Leserbrief zum Bericht über die Einwohnerversammlung der Stadt - BLICK aktuell Nr. 42
Großer Verdruss bei den Bürgern
Es war in der Tat so, dass die realitätsfernen und seltsamen Aussagen des Herrn Dr. Driehaus zu heftigen Gegenreaktionen der Bürger führten. Einige Personen verließen deshalb vorzeitig die Veranstaltung. Auf die wichtigsten Gründe für die schwindende Akzeptanz der Straßenausbaubeiträge ging Herr Driehaus nicht ein. Kritische Reaktionen kommentierte er mehrmals lediglich mit „Sie haben nicht zugehört“. Es kann und darf nicht sein, dass z. B. ein Rentnerehepaar über Jahrzehnte hinweg sein Haus abbezahlt hat und es dann erneut einen sehr hohen Betrag für die Sanierung einer öffentlichen Straße bezahlen soll (in einigen Fällen über 100.000,- Euro). Auch jüngere Menschen können nicht ohne Probleme mal eben 20.000,- Euro hinblättern.
Der größte Verdruss ist bei den Bürgern jedoch dadurch entstanden, dass für gewisse andere Angelegenheiten Gelder in Milliardenhöhe zur Verfügung stehen und für die Erneuerung der Straßenoberflächen nicht. Ich danke Herrn Georg Schuhen (CDU) für seinen mutigen Redebeitrag.
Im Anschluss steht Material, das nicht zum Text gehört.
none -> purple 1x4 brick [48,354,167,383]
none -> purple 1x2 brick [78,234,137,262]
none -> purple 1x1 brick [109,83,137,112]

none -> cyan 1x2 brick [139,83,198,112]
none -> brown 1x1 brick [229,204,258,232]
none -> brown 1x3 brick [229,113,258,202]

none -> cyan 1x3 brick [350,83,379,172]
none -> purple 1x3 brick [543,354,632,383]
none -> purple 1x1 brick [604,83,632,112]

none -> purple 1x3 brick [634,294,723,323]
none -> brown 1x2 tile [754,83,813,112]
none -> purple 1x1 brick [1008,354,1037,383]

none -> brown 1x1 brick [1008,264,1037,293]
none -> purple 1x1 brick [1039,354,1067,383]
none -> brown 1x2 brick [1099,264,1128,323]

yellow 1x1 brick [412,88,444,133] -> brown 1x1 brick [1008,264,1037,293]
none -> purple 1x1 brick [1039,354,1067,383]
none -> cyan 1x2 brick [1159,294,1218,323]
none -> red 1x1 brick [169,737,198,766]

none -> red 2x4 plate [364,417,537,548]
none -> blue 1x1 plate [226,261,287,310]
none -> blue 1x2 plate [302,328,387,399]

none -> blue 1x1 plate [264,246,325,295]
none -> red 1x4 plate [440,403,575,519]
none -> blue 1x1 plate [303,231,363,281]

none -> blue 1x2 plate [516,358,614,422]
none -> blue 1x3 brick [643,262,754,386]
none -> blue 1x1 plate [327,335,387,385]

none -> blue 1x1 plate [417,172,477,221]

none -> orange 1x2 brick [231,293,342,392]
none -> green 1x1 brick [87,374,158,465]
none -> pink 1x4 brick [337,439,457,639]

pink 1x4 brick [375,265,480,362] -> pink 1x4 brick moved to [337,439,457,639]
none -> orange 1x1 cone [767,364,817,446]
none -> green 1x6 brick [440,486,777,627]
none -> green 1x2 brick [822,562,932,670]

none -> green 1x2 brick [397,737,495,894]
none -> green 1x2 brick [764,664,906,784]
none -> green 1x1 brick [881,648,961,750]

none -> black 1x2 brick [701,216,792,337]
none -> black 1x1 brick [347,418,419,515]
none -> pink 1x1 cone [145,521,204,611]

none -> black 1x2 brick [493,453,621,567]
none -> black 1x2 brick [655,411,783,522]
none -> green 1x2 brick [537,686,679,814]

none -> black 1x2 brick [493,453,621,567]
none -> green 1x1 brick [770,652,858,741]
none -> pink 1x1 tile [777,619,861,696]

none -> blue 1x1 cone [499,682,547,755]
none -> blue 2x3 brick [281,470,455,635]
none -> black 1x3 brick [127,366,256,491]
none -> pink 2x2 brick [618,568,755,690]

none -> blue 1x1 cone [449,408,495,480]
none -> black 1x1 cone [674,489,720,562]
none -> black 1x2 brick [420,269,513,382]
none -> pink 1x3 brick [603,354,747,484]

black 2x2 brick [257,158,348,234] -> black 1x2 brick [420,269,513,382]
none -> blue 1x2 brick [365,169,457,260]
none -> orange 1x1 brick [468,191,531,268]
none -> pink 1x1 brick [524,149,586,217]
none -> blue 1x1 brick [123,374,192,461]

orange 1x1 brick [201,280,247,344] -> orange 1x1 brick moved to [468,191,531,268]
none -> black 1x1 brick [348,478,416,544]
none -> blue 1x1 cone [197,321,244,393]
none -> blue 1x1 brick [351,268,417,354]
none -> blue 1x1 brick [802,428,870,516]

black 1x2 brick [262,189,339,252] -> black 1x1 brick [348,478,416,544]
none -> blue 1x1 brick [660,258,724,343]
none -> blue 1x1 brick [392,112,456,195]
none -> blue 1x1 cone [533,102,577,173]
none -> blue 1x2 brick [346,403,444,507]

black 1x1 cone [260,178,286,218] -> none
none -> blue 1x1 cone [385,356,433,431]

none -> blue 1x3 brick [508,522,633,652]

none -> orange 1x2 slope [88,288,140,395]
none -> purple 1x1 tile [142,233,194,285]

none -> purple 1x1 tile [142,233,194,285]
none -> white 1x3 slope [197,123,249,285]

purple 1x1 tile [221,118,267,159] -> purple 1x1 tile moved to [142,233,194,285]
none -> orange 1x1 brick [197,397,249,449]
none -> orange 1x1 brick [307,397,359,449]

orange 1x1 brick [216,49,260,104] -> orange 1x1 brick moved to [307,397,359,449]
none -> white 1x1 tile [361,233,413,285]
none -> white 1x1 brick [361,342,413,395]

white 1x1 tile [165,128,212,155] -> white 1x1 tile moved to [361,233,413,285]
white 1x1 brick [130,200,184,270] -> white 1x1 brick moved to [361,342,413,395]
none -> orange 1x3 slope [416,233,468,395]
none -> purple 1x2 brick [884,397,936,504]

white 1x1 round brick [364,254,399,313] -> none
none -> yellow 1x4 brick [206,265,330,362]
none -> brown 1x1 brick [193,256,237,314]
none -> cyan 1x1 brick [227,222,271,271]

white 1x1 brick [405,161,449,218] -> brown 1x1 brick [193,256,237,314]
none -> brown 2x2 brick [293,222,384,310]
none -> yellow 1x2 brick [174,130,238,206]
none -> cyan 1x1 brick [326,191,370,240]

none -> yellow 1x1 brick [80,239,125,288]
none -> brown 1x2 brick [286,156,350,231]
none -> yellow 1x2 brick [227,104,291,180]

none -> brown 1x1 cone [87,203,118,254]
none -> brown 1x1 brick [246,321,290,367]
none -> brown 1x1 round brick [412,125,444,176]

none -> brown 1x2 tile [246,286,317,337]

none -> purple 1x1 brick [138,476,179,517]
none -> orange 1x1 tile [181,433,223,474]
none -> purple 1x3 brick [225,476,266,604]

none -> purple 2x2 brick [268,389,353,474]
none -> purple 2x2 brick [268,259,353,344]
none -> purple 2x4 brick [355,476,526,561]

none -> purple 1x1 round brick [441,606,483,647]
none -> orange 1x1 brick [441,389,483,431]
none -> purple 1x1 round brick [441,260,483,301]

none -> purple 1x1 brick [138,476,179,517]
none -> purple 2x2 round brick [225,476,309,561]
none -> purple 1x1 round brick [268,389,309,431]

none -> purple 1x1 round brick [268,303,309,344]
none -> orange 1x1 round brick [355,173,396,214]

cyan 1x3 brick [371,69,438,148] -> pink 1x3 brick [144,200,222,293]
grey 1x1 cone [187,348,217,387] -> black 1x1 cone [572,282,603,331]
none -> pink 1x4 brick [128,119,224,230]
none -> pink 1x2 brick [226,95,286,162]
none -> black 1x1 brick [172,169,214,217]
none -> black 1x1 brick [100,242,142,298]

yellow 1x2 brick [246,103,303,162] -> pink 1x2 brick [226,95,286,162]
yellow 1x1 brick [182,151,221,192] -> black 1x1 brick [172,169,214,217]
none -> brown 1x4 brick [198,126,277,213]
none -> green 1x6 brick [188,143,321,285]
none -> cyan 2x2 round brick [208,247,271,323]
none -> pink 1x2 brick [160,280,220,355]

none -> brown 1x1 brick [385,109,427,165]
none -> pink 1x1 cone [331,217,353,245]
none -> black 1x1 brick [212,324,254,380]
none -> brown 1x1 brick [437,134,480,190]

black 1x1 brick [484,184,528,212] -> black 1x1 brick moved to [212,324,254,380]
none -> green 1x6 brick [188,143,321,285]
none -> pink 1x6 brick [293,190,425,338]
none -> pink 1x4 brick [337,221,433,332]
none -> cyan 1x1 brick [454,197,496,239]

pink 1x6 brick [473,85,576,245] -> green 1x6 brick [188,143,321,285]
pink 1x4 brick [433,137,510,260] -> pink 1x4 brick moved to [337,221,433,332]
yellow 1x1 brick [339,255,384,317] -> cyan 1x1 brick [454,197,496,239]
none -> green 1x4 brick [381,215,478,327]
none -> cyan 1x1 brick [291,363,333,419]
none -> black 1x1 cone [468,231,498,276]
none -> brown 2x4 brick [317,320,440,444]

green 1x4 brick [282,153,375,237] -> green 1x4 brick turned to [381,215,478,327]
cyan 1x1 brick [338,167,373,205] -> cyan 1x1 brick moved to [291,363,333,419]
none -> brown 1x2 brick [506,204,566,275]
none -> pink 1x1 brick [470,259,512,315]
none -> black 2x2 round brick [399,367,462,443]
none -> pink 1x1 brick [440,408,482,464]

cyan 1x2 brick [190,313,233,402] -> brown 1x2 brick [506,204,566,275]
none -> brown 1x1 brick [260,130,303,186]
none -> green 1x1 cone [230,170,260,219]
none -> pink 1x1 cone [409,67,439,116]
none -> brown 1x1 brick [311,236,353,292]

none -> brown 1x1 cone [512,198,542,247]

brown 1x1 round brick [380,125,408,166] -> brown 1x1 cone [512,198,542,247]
Die Aussagen des Herrn Driehaus waren teilweise unerträglich. Für die nächste Veranstaltung zum Thema „Straßenausbaubeiträge“ sollte sich die Stadtverwaltung einen besseren Experten aussuchen.
Peter Schmalenbach,
Neuwied (AfD-Stadtratsmitglied)

Es ist nicht mehr wie zu Robin Hoods Zeiten, als der Sheriff von Nottingham als Steuereintreiber seine Schergen über verzweifelte Bauern herfallen ließ, um sie auszupressen. Finanzbeamte üben ihren Beruf heute eher zivilisiert aus. Deswegen geht offenbar auch die AfD nicht mehr so weit, Frühformen des Rechtspopulismus zu kopieren wie etwa den dänischen Steuerrebellen Mogens Glistrup, der mit der Behauptung, Steuerhinterzieher handelten ebenso patriotisch wie die Eisenbahnsaboteure während der deutschen Besatzung im Zweiten Weltkrieg, Aufsehen erregte und den Einzug ins Parlament schaffte. Gleichwohl fremdelt der AfD-Politiker Peter Schmalenbach mit dem Argument des ehemaligen Vorsitzenden Richters am Bundesverwaltungsgericht Hans-Joachim Driehaus in der Bürgerversammlung in Torney, mit der mangelnden Akzeptanz beim Bürger für die Straßenausbaubeiträge könne man auch die Einkommensteuer in Frage stellen. Dabei ist es doch klar, dass der Straßenausbau bezahlt werden muss, egal, wie man abrechnet. Die Abgabe kommunaler Verantwortung an das Land, wobei das Geld, das dann das Land verteilt, aber eben auch vom Bürger als Steuerzahler käme, läuft auf eine Einschränkung der kommunalen Selbstverwaltung hinaus. Schon jetzt arbeiten indes viele rheinland-pfälzische Kommunen mit wiederkehrenden Straßenausbaugebühren. Aber auch das führt nicht zwingend ins konfliktarme Paradies. So hat etwa die Verbandsgemeinde Bad Hönningen beim Oberverwaltungsgericht ein Normenkontrollverfahren gegen die Stadt angestrengt, und gemäß dem Urteil wird Bad Hönningen jetzt beitragsmäßig in drei Zonen aufgeteilt. Das gefällt nicht jedem; denn wer denke, Bad Hönningen sei eine Stadt, werde somit eines Besseren belehrt. Wenn Peter Schmalenbach schließlich meint, für die nächste Veranstaltung zum Thema „Straßenausbaubeiträge“ sollte sich die Neuwieder Stadtverwaltung einen besseren Experten aussuchen, fällt mir nur noch eine Variation auf einen Song der Toten Hosen ein: Opportunisten statt Spezialisten zu nehmen ist auch keine Lösung.